__WORK REQUEST__.
Print out the data exactly, keeping every image out of it.

__DATASET SECTION__.
= = = = = = =

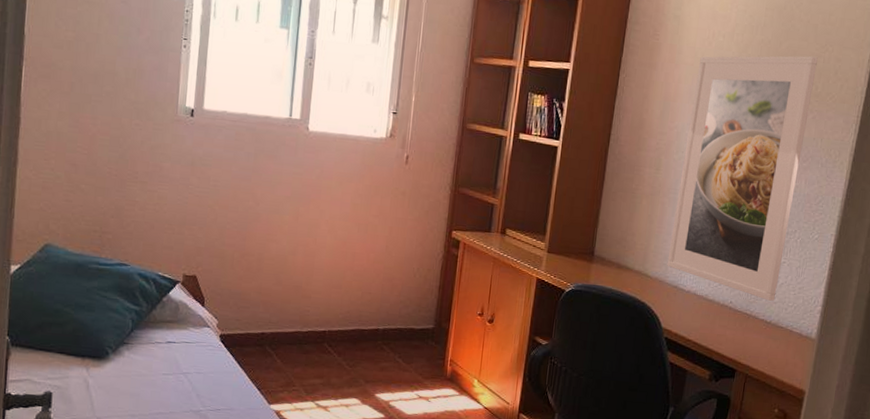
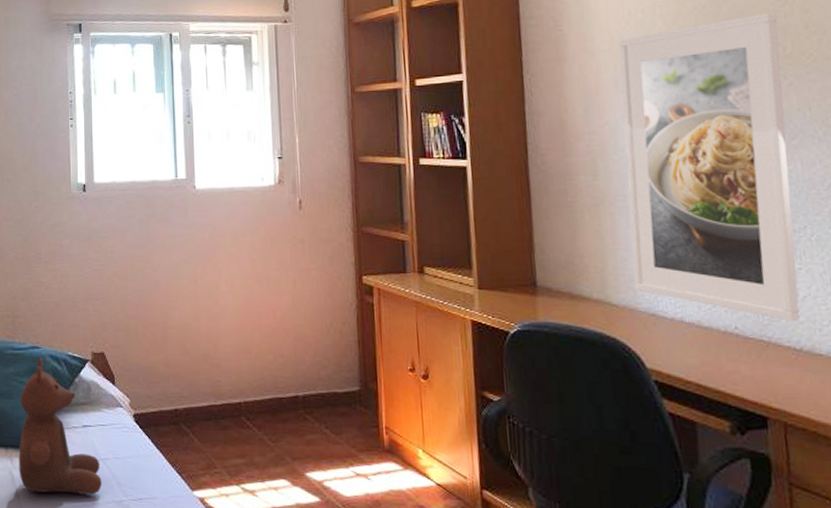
stuffed bear: none [94,275,181,404] -> present [19,358,102,495]

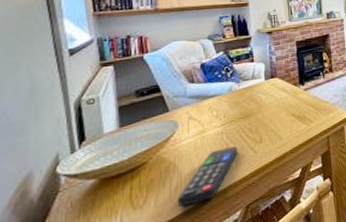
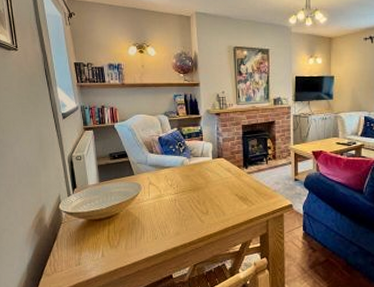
remote control: present [177,146,239,207] -> none [141,213,188,253]

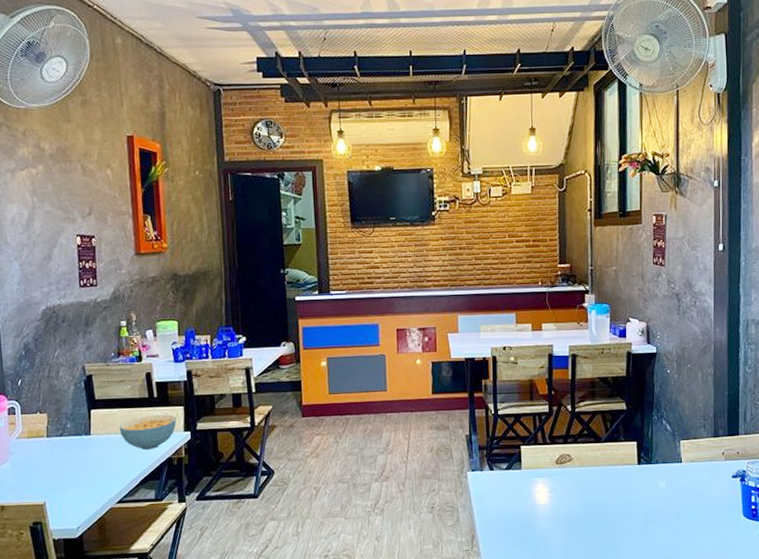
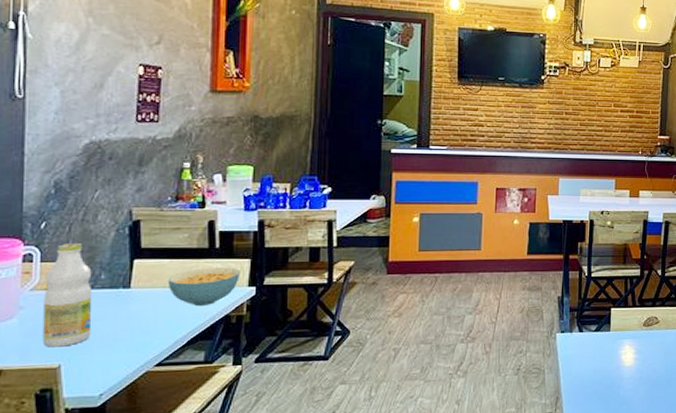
bottle: none [25,396,66,487] -> present [42,242,92,348]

= = = = = = =

__THE COMPLETED TASK__.
stuffed bear: none [94,275,181,404] -> present [19,358,102,495]

remote control: present [177,146,239,207] -> none [141,213,188,253]

bottle: none [25,396,66,487] -> present [42,242,92,348]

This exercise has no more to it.